#### [資料を読み解く]
a. 父との面会を記した文章から次の一文を選び、英語に訳せ:「パーキンソンの症状で、父は動きや力の制御が出来なくなることがある。」
b. 父との面会を記した文章のうち、「今日の父は両手にミトンを嵌めていた。」から「困ったらナースコール押してくださいね。」」までの箇所を一字も変えずに書き写せ。
c. 父との面会を記した文章は途中で終わっている。最後の文に続けて書き進めよ。

#### [抜粋本文]
↓↓↓

犬の散歩から帰って犬の足を拭いたら犬の体も熱くなっていた。
段々と季節が変わってゆく。
薔薇は今日もモリモリ咲いている。

今日の父は両手にミトンを嵌めていた。
今朝、少し興奮して暴れて抜いてしまったそうだ。
パーキンソンの症状で、父は動きや力の制御が出来なくなることがある。
体は痩せ細っているのに、力の入っている時は私が精一杯頑張っても一人では静止できないほど強い。
「面会の時はミトン外しますね。引っ張ってしまいそうになったら止めてください。
困ったらナースコール押してくださいね。」
看護師さんがミトンを外してくれた。
ミトン着けてたら絵も描けないし、ネックレスも組めないもんね。

母が父に語りかけた。
「お父さんは77歳半。あたしは76。ともちゃんは…」
私「51。今年52。」
母「51だって。みんないい歳になったねえ」

父は拳を口に持ってきては何か食べる仕草をしたり、左肩を痒そうにしたりしている。
今日は動きが活発だ。
看護師さんが肩に軟骨を塗りに来てくれた。
「スポンジでジュースを少し楽しんでもらうんでしたら痰吸引もしておきましょうか」
鼻に吸引の管を差し込まれると父は激しく抵抗した。
母と二人で押さえる。すごい力。

↑↑↑

#### [抽出データ]
↓↓↓

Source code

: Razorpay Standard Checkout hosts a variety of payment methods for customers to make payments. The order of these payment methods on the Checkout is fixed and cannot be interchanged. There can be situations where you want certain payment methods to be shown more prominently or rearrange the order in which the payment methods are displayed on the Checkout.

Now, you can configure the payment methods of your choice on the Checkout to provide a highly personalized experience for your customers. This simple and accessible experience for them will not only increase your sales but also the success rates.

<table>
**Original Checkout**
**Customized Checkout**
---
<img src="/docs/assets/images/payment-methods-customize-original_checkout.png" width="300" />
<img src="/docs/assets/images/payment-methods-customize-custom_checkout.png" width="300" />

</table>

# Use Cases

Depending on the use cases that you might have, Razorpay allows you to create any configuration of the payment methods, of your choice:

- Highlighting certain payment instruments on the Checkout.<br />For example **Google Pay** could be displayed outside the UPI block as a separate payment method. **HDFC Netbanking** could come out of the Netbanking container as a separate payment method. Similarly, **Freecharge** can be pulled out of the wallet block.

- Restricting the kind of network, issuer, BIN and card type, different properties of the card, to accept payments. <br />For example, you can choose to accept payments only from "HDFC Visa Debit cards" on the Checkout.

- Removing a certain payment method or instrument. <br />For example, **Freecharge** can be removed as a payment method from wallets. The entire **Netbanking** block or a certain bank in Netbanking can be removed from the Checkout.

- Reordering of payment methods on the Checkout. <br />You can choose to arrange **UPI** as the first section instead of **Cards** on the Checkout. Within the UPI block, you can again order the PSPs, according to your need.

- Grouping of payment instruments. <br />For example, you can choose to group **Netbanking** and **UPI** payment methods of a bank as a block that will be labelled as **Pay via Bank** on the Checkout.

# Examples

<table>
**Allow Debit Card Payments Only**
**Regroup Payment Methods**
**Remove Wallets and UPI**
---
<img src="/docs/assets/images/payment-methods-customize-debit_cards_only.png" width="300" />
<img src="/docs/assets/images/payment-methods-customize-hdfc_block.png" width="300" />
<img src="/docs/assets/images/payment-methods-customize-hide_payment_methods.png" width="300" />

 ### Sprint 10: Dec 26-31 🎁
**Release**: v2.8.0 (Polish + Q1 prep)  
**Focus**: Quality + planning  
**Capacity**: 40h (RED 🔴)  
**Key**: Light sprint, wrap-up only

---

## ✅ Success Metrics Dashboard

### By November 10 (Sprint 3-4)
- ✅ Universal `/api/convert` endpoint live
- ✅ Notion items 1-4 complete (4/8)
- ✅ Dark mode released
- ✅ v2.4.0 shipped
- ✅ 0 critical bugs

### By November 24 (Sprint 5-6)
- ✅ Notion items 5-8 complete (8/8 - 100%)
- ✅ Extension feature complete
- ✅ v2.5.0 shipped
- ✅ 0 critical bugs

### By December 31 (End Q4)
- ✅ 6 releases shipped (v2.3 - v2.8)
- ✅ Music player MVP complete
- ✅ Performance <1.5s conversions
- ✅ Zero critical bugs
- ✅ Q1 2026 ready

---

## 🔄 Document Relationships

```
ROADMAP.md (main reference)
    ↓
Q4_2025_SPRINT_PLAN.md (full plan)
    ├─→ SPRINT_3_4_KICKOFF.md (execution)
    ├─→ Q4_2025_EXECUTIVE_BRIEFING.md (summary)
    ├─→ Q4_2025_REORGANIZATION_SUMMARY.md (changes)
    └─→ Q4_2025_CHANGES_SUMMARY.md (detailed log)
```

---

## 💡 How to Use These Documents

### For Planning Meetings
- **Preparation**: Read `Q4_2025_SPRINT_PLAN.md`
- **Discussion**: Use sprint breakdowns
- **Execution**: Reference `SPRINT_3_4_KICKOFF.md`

↑↑↑

#### [解答]
a. Because of the symptoms of Parkinson's disease, my father sometimes becomes unable to control his movements and strength.

b.
今日の父は両手にミトンを嵌めていた。
今朝、少し興奮して暴れて抜いてしまったそうだ。
パーキンソンの症状で、父は動きや力の制御が出来なくなることがある。
体は痩せ細っているのに、力の入っている時は私が精一杯頑張っても一人では静止できないほど強い。
「面会の時はミトン外しますね。引っ張ってしまいそうになったら止めてください。
困ったらナースコール押してくださいね。」

c.
「村田さん、ごめんなさいね、ありがとうございました。」看護師さんが優しく父に声を掛けた。
「ジュースを染み込ませたスポンジはよく絞ってくださいね。飲み込んでしまうとまた誤嚥してしまうので…」

来る途中、コンビニでスタバのキャラメルマキアートを買ってきた。冷蔵庫には昨日買った桃のネクター。
昨日Amazonで注文した、大量の口腔ケアスポンジ。ジュースを付けたスポンジは毎回使い捨てになる。

「お父さん、ほんの少しだけね、ジュースの味見る?飲んだらダメなんだけど、ちょっと味わうくらいならいいって。
甘いコーヒーと桃のネクター、どっちがいい?」
「……こ………ひ…」
たぶんコーヒー。
キャラメルマキアートを紙コップにほんの少しだけ垂らしてスポンジに染み込ませてからコップに押し付けて絞る。
父の鼻先にスポンジを持っていき、匂いを嗅いでもらう。
唇にスポンジをそっと当てる。
口がぱくぱくと動く。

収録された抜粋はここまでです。